BEHAR: But he's a man. It’s different when a man uses it.

GOLDBERG: But he didn't use it. He did not say it. A woman said it, asked him, "how do we beat the bitch?" And everyone’s angry at him for not saying "don't you say that about Hillary Clinton."

SHERRI SHEPHERD: And I think that we are getting so desensitized because look how everybody talks about President Bush. Whether you agree with him or not, the position of the president is a sacred position, I think, and everybody calls this man an idiot. You talk about him. So why you getting mad when somebody goes how do we beat the bitch?

GOLDBERG: You're missing the point. Nobody is getting mad.

SHEPHERD: There were some people were in arms. I’m not saying you.

GOLDBERG: And I don't understand that. They were up in arms for not correcting her.

SHEPHERD: Well, that's what I'm saying. Everyone’s up in arms.

JOY BEHAR: It would have been nice. He is a gentleman, usually, McCain. It would have been nice for him to say "Well, you know, I think you're referring to my opponent and I don't particularly like the way you're refer to her." That’s all. It would have been nice and respectful to say that. That’s all. As far as Bush is concerned, I mean, I respect the office of the presidency. I just don't respect him.

[Applause]

SHEPHERD: What I'm saying is the same could be said, she felt Hillary Clinton was a bitch.

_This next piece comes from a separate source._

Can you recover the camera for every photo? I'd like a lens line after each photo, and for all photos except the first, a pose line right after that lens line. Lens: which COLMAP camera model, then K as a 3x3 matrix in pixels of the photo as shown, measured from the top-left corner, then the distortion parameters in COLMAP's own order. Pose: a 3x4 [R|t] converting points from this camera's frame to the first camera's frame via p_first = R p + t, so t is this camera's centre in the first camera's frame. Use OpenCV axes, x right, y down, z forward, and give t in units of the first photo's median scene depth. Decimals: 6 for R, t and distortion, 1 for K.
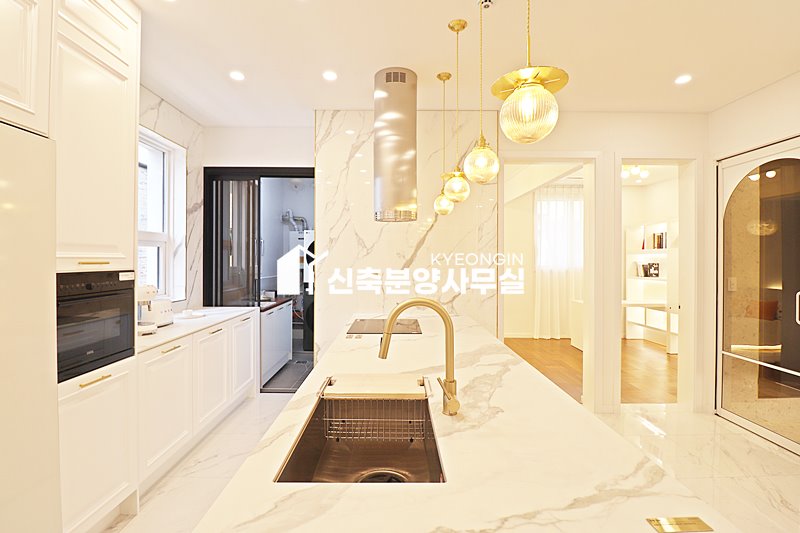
lens RADIAL K [[371.3, 0, 397.9], [0, 371.3, 264.4], [0, 0, 1]] dist [-0.007643, -0.006259]
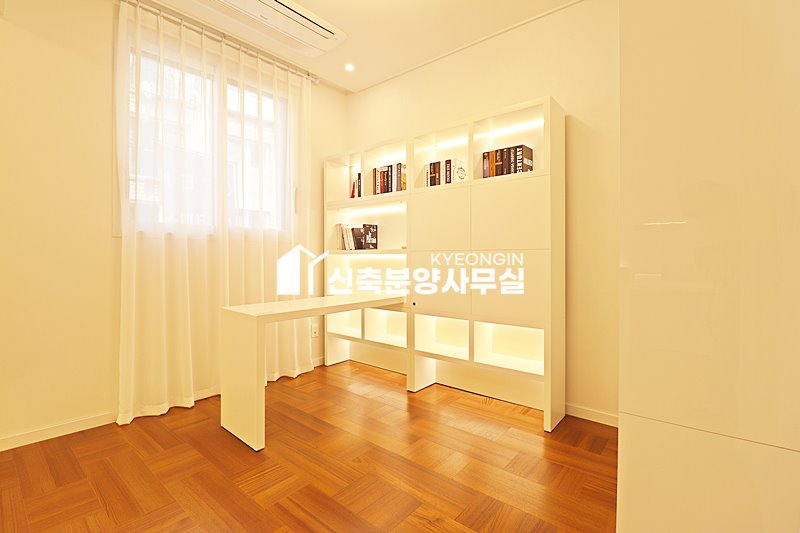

And so she said it.

BEHAR: No, that's a personal assault on the woman.

SHEPHERD: You do personal assaults on President Bush.

BEHAR: Yes, I do.

SHEPHERD: So what's the difference? What’s the difference?

BEHAR: The difference is that I don't like him.

[Laughter]

SHEPHERD: What’s the difference? She didn’t like her.

GOLDBERG: And this woman doesn’t like her. But I still don't understand what people wanted him to do. You're saying he should have said "don't say this," but the truth of the matter is we walk around doing it all the time and the only way we get away with it is there's no cameras with us. If no one had seen it on camera, would people have been as mad?

BEHAR: Probably not.

GOLDBERG: I don’t think so either.

SHEPHERD: And also, John McCain is a human being. Sometimes you get caught off guard. Sometimes people say things and you don't come back the way people think you’re supposed.

BEHAR: At the end of the day, it's going to work in favor of Mrs. Clinton because she gets the sympathy vote. Women don't like it. That’s the truth. And so more women will vote for her because of that, I think.

SHEPHERD: Because she got called a bitch?

BEHAR: Yes. They don’t like it. It's very sexist to call a woman a bitch when you're a man. We could say it to eachother.

SHEPHERD: But a man didn't do it.

GOLDBERG: I need to really make this very clear.

BEHAR: All right. It’s mind charging by proxy syndrome, alright? She says bitch and then he agrees and laughs, that means he's calling her ipso facto.

GOLDBERG: No Don’t do that. Joy, you can't do that.

BEHAR: Almost.

GOLDBERG: We don't want to get him all wrapped up in that. What I was trying to say is people say stuff all the time and I don't know if everybody has to always accommodate everybody else’s political correctness. Because John McCain is a good guy. He's a very smart guy. And, you know, we say this word all the time. I don't know how much mail comes in about us saying it. It would be interesting to find out.

BEHAR: I think it's when you're friendly with a person, you can say it. We perceive them as being as being adversaries. And therefore, it did not seem appropriate. I think that’s the bottom line of it.

JESSICA SIMPSON: It brings more attention to it. It brings more attention to it.

SHEPHERD: It was not John McCain's fault that the lady called Hillary Clinton a bitch.

BEHAR: No, but he responded in a way that was joining her.

SHEPHERD: He’s a human being tough.

GOLDBERG: No, I don't agree, no.

BEHAR: Look, I'm the not sending him to the electric chair.